_Data in this exercise_:
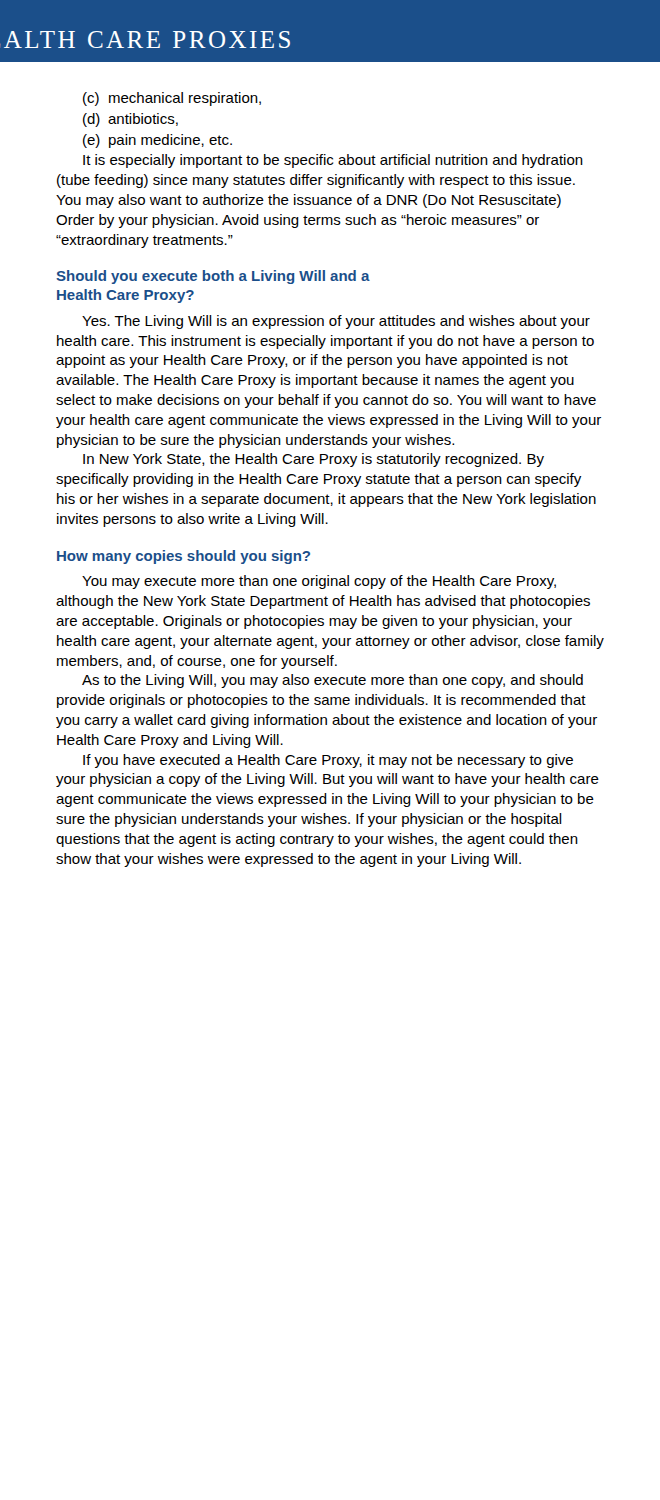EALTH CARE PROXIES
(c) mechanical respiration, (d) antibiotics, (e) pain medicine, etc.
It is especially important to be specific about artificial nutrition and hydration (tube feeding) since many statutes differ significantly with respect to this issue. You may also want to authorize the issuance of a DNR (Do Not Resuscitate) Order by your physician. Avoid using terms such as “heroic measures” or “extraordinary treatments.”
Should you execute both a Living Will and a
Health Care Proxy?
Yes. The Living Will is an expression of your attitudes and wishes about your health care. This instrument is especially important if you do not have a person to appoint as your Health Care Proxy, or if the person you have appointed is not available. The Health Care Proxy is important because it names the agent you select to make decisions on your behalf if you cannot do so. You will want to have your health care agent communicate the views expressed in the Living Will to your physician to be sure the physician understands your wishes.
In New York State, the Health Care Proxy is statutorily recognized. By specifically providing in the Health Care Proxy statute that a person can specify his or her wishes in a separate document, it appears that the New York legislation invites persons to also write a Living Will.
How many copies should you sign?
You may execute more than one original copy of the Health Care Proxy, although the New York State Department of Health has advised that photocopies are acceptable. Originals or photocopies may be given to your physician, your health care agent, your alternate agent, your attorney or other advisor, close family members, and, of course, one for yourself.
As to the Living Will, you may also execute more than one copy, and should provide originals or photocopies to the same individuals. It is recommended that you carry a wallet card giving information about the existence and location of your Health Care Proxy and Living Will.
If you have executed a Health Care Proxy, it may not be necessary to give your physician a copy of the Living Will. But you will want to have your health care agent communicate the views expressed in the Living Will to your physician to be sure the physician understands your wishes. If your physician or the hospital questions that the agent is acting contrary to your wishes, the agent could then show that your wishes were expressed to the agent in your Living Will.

_Task goal_:
Copy out each line of the records above that includes "many".

_Your response_:
It is especially important to be specific about artificial nutrition and hydration (tube feeding) since many statutes differ significantly with respect to this issue. You may also want to authorize the issuance of a DNR (Do Not Resuscitate) Order by your physician. Avoid using terms such as “heroic measures” or “extraordinary treatments.”
How many copies should you sign?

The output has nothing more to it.